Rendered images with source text
+++
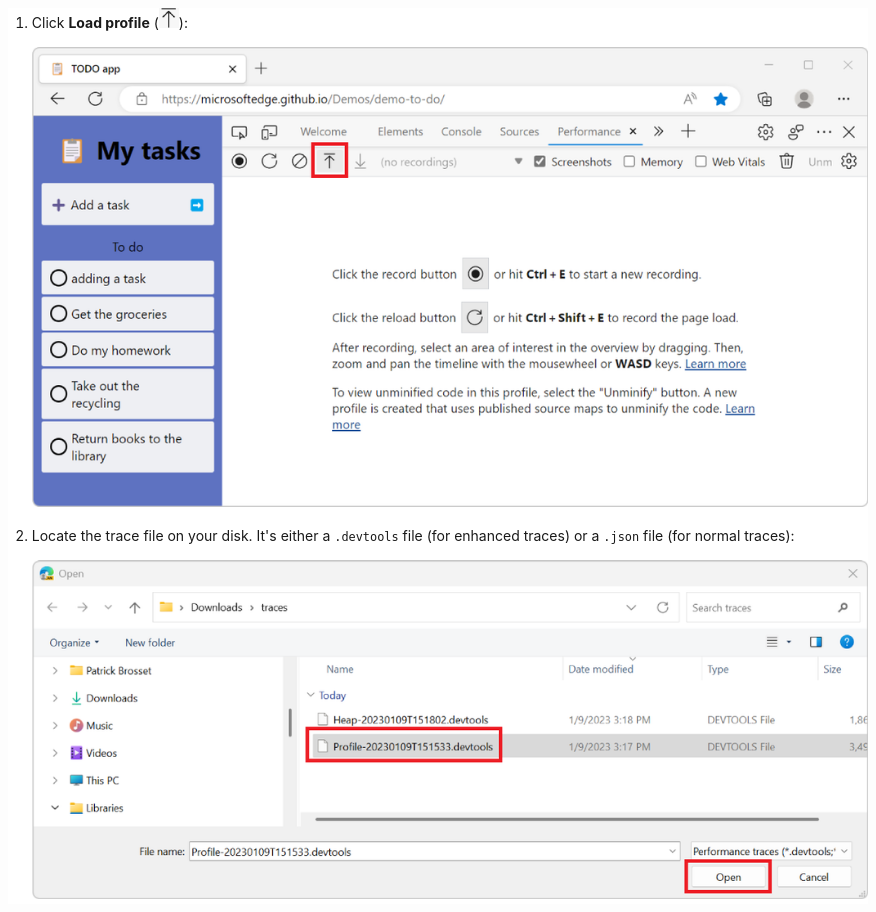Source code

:1. Click **Load profile** (![Load profile button](./share-traces-images/import-icon.png)):

   ![Microsoft Edge, showing the Performance tool in DevTools, with the Load profile button](./share-traces-images/importing-perf-trace.png)

1. Locate the trace file on your disk. It's either a `.devtools` file (for enhanced traces) or a `.json` file (for normal traces):

   ![The Windows open dialog, showing a performance trace file](./share-traces-images/opening-perf-trace.png)
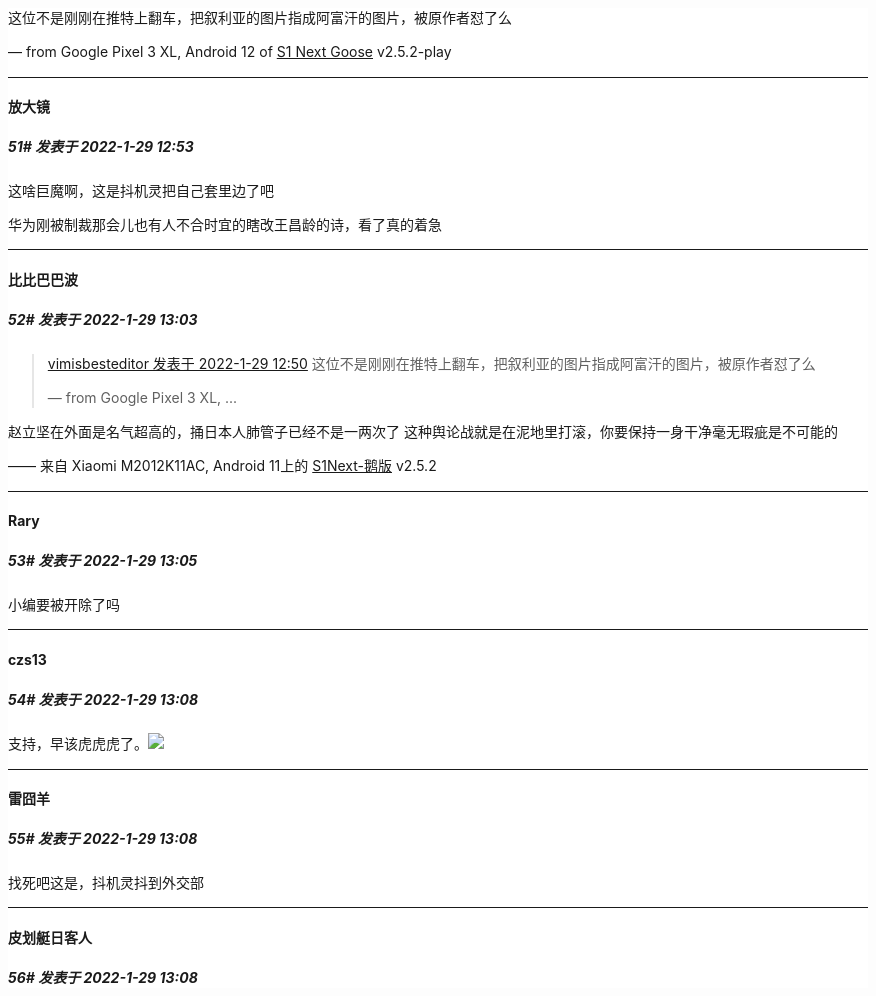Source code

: 这位不是刚刚在推特上翻车，把叙利亚的图片指成阿富汗的图片，被原作者怼了么

— from Google Pixel 3 XL, Android 12 of [S1 Next Goose](https://pan.baidu.com/s/1mi43uRm) v2.5.2-play

*****

####  放大镜  
##### 51#       发表于 2022-1-29 12:53

这啥巨魔啊，这是抖机灵把自己套里边了吧

华为刚被制裁那会儿也有人不合时宜的瞎改王昌龄的诗，看了真的着急

*****

####  比比巴巴波  
##### 52#       发表于 2022-1-29 13:03

<blockquote><a href="httphttps://bbs.saraba1st.com/2b/forum.php?mod=redirect&amp;goto=findpost&amp;pid=54470093&amp;ptid=2049847" target="_blank">vimisbesteditor 发表于 2022-1-29 12:50</a>
这位不是刚刚在推特上翻车，把叙利亚的图片指成阿富汗的图片，被原作者怼了么

— from Google Pixel 3 XL, ...</blockquote>
赵立坚在外面是名气超高的，捅日本人肺管子已经不是一两次了
这种舆论战就是在泥地里打滚，你要保持一身干净毫无瑕疵是不可能的

—— 来自 Xiaomi M2012K11AC, Android 11上的 [S1Next-鹅版](https://github.com/ykrank/S1-Next/releases) v2.5.2

*****

####  Rary  
##### 53#       发表于 2022-1-29 13:05

小编要被开除了吗

*****

####  czs13  
##### 54#       发表于 2022-1-29 13:08

支持，早该虎虎虎了。<img src="https://static.saraba1st.com/image/smiley/face2017/067.png" referrerpolicy="no-referrer">

*****

####  雷囧羊  
##### 55#       发表于 2022-1-29 13:08

找死吧这是，抖机灵抖到外交部

*****

####  皮划艇日客人  
##### 56#       发表于 2022-1-29 13:08

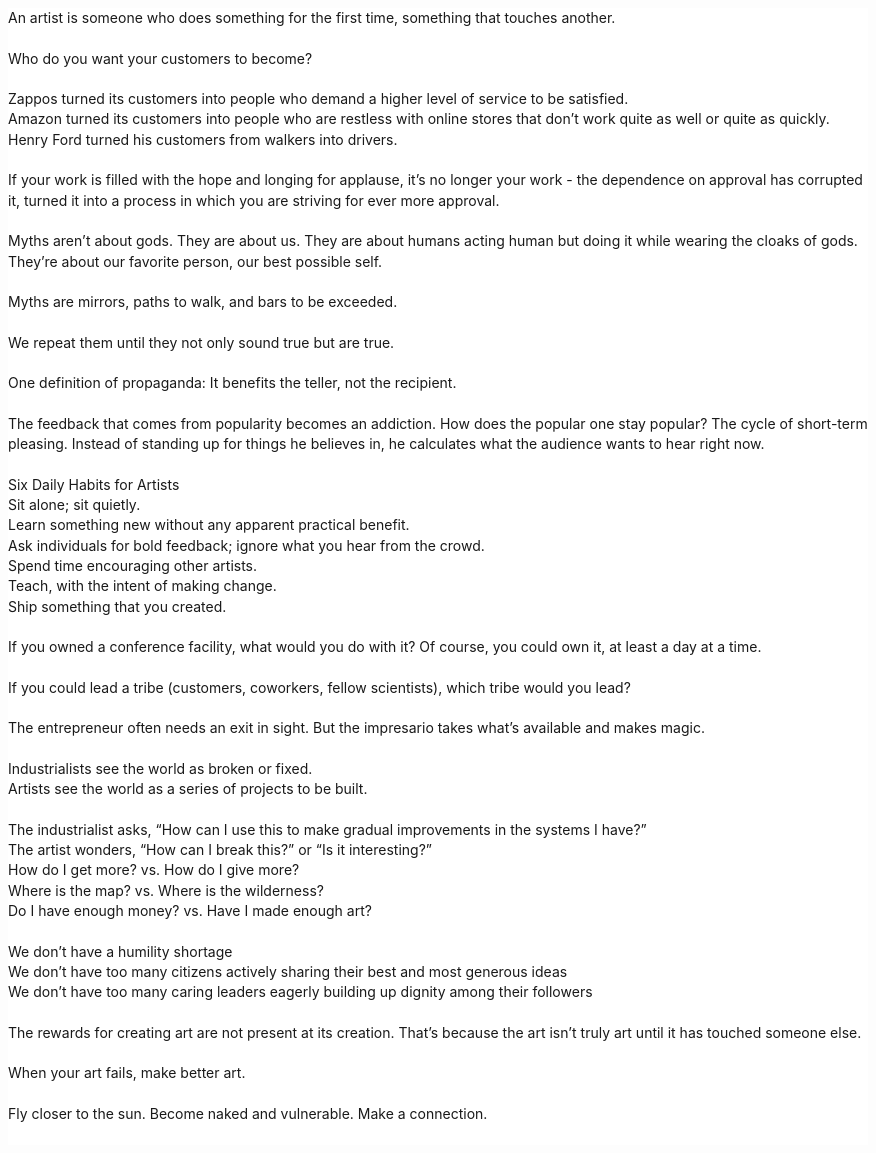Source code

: An artist is someone who does something for the first time, something that touches another.<br>
<br>
Who do you want your customers to become?<br>
<br>
Zappos turned its customers into people who demand a higher level of service to be satisfied.<br>
Amazon turned its customers into people who are restless with online stores that don’t work quite as well or quite as quickly.<br>
Henry Ford turned his customers from walkers into drivers.<br>
<br>
If your work is filled with the hope and longing for applause, it’s no longer your work - the dependence on approval has corrupted it, turned it into a process in which you are striving for ever more approval.<br>
<br>
Myths aren’t about gods. They are about us. They are about humans acting human but doing it while wearing the cloaks of gods.  They’re about our favorite person, our best possible self.<br>
<br>
Myths are mirrors, paths to walk, and bars to be exceeded.<br>
<br>
We repeat them until they not only sound true but are true.<br>
<br>
One definition of propaganda: It benefits the teller, not the recipient.<br>
<br>
The feedback that comes from popularity becomes an addiction.  How does the popular one stay popular?  The cycle of short-term pleasing. Instead of standing up for things he believes in, he calculates what the audience wants to hear right now.<br>
<br>
Six Daily Habits for Artists<br>
	Sit alone; sit quietly.<br>
	Learn something new without any apparent practical benefit.<br>
	Ask individuals for bold feedback; ignore what you hear from the crowd.<br>
	Spend time encouraging other artists.<br>
	Teach, with the intent of making change.<br>
	Ship something that you created.<br>
<br>
If you owned a conference facility, what would you do with it? Of course, you could own it, at least a day at a time.<br>
<br>
If you could lead a tribe (customers, coworkers, fellow scientists), which tribe would you lead?<br>
<br>
The entrepreneur often needs an exit in sight. But the impresario takes what’s available and makes magic.<br>
<br>
Industrialists see the world as broken or fixed.<br>
Artists see the world as a series of projects to be built.<br>
<br>
The industrialist asks, “How can I use this to make gradual improvements in the systems I have?”<br>
The artist wonders, “How can I break this?” or “Is it interesting?”<br>
How do I get more? vs. How do I give more?<br>
Where is the map? vs. Where is the wilderness?<br>
Do I have enough money? vs. Have I made enough art?<br>
<br>
We don’t have a humility shortage<br>
We don’t have too many citizens actively sharing their best and most generous ideas<br>
We don’t have too many caring leaders eagerly building up dignity among their followers<br>
<br>
The rewards for creating art are not present at its creation. That’s because the art isn’t truly art until it has touched someone else.<br>
<br>
When your art fails, make better art.<br>
<br>
Fly closer to the sun. Become naked and vulnerable. Make a connection.<br>
<br>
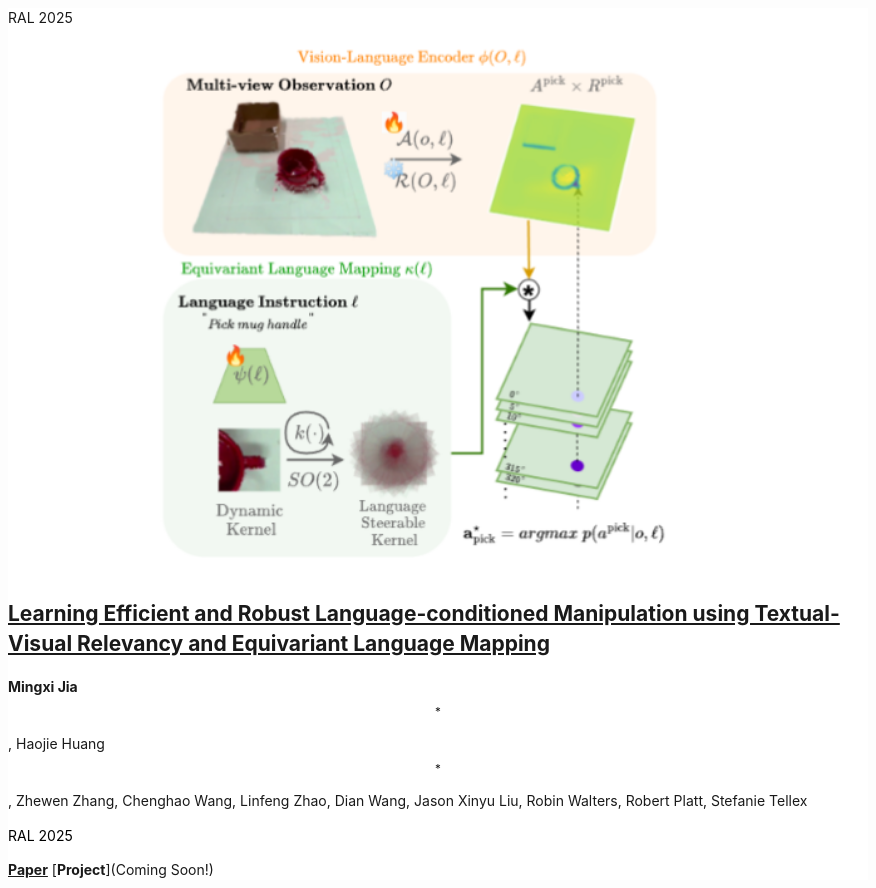 <div class='paper-box'><div class='paper-box-image'><div><div class="badge">RAL 2025</div><img src='images/gem.png' alt="sym" width="90%"></div></div>
<div class='paper-box-text' markdown="1">

## [Learning Efficient and Robust Language-conditioned Manipulation using Textual-Visual Relevancy and Equivariant Language Mapping](https://arxiv.org/abs/2406.15677)

**Mingxi Jia**$$^*$$, Haojie Huang$$^*$$, Zhewen Zhang, Chenghao Wang, Linfeng Zhao, Dian Wang, Jason Xinyu Liu, Robin Walters, Robert Platt, Stefanie Tellex

<span style="color:black">RAL 2025 </span> 


[**Paper**](https://arxiv.org/abs/2406.15677) [**Project**](Coming Soon!) 

</div>
</div>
+++
■ **Your task**
Your reply should consist of the data, transcribed exactly, and should hold no pictures.

■ **Task response**
Source code

:1. Click **Load profile** (![Load profile button](./share-traces-images/import-icon.png)):

   ![Microsoft Edge, showing the Performance tool in DevTools, with the Load profile button](./share-traces-images/importing-perf-trace.png)

1. Locate the trace file on your disk. It's either a `.devtools` file (for enhanced traces) or a `.json` file (for normal traces):

   ![The Windows open dialog, showing a performance trace file](./share-traces-images/opening-perf-trace.png)
Source code

: 这位不是刚刚在推特上翻车，把叙利亚的图片指成阿富汗的图片，被原作者怼了么

— from Google Pixel 3 XL, Android 12 of [S1 Next Goose](https://pan.baidu.com/s/1mi43uRm) v2.5.2-play

*****

####  放大镜  
##### 51#       发表于 2022-1-29 12:53

这啥巨魔啊，这是抖机灵把自己套里边了吧

华为刚被制裁那会儿也有人不合时宜的瞎改王昌龄的诗，看了真的着急

*****

####  比比巴巴波  
##### 52#       发表于 2022-1-29 13:03

<blockquote><a href="httphttps://bbs.saraba1st.com/2b/forum.php?mod=redirect&amp;goto=findpost&amp;pid=54470093&amp;ptid=2049847" target="_blank">vimisbesteditor 发表于 2022-1-29 12:50</a>
这位不是刚刚在推特上翻车，把叙利亚的图片指成阿富汗的图片，被原作者怼了么

— from Google Pixel 3 XL, ...</blockquote>
赵立坚在外面是名气超高的，捅日本人肺管子已经不是一两次了
这种舆论战就是在泥地里打滚，你要保持一身干净毫无瑕疵是不可能的

—— 来自 Xiaomi M2012K11AC, Android 11上的 [S1Next-鹅版](https://github.com/ykrank/S1-Next/releases) v2.5.2

*****

####  Rary  
##### 53#       发表于 2022-1-29 13:05

小编要被开除了吗

*****

####  czs13  
##### 54#       发表于 2022-1-29 13:08

支持，早该虎虎虎了。<img src="https://static.saraba1st.com/image/smiley/face2017/067.png" referrerpolicy="no-referrer">

*****

####  雷囧羊  
##### 55#       发表于 2022-1-29 13:08

找死吧这是，抖机灵抖到外交部

*****

####  皮划艇日客人  
##### 56#       发表于 2022-1-29 13:08

Source code

: An artist is someone who does something for the first time, something that touches another.<br>
<br>
Who do you want your customers to become?<br>
<br>
Zappos turned its customers into people who demand a higher level of service to be satisfied.<br>
Amazon turned its customers into people who are restless with online stores that don’t work quite as well or quite as quickly.<br>
Henry Ford turned his customers from walkers into drivers.<br>
<br>
If your work is filled with the hope and longing for applause, it’s no longer your work - the dependence on approval has corrupted it, turned it into a process in which you are striving for ever more approval.<br>
<br>
Myths aren’t about gods. They are about us. They are about humans acting human but doing it while wearing the cloaks of gods.  They’re about our favorite person, our best possible self.<br>
<br>
Myths are mirrors, paths to walk, and bars to be exceeded.<br>
<br>
We repeat them until they not only sound true but are true.<br>
<br>
One definition of propaganda: It benefits the teller, not the recipient.<br>
<br>
The feedback that comes from popularity becomes an addiction.  How does the popular one stay popular?  The cycle of short-term pleasing. Instead of standing up for things he believes in, he calculates what the audience wants to hear right now.<br>
<br>
Six Daily Habits for Artists<br>
	Sit alone; sit quietly.<br>
	Learn something new without any apparent practical benefit.<br>
	Ask individuals for bold feedback; ignore what you hear from the crowd.<br>
	Spend time encouraging other artists.<br>
	Teach, with the intent of making change.<br>
	Ship something that you created.<br>
<br>
If you owned a conference facility, what would you do with it? Of course, you could own it, at least a day at a time.<br>
<br>
If you could lead a tribe (customers, coworkers, fellow scientists), which tribe would you lead?<br>
<br>
The entrepreneur often needs an exit in sight. But the impresario takes what’s available and makes magic.<br>
<br>
Industrialists see the world as broken or fixed.<br>
Artists see the world as a series of projects to be built.<br>
<br>
The industrialist asks, “How can I use this to make gradual improvements in the systems I have?”<br>
The artist wonders, “How can I break this?” or “Is it interesting?”<br>
How do I get more? vs. How do I give more?<br>
Where is the map? vs. Where is the wilderness?<br>
Do I have enough money? vs. Have I made enough art?<br>
<br>
We don’t have a humility shortage<br>
We don’t have too many citizens actively sharing their best and most generous ideas<br>
We don’t have too many caring leaders eagerly building up dignity among their followers<br>
<br>
The rewards for creating art are not present at its creation. That’s because the art isn’t truly art until it has touched someone else.<br>
<br>
When your art fails, make better art.<br>
<br>
Fly closer to the sun. Become naked and vulnerable. Make a connection.<br>
<br>
 <div class='paper-box'><div class='paper-box-image'><div><div class="badge">RAL 2025</div><img src='images/gem.png' alt="sym" width="90%"></div></div>
<div class='paper-box-text' markdown="1">

## [Learning Efficient and Robust Language-conditioned Manipulation using Textual-Visual Relevancy and Equivariant Language Mapping](https://arxiv.org/abs/2406.15677)

**Mingxi Jia**$$^*$$, Haojie Huang$$^*$$, Zhewen Zhang, Chenghao Wang, Linfeng Zhao, Dian Wang, Jason Xinyu Liu, Robin Walters, Robert Platt, Stefanie Tellex

<span style="color:black">RAL 2025 </span> 


[**Paper**](https://arxiv.org/abs/2406.15677) [**Project**](Coming Soon!) 

</div>
</div>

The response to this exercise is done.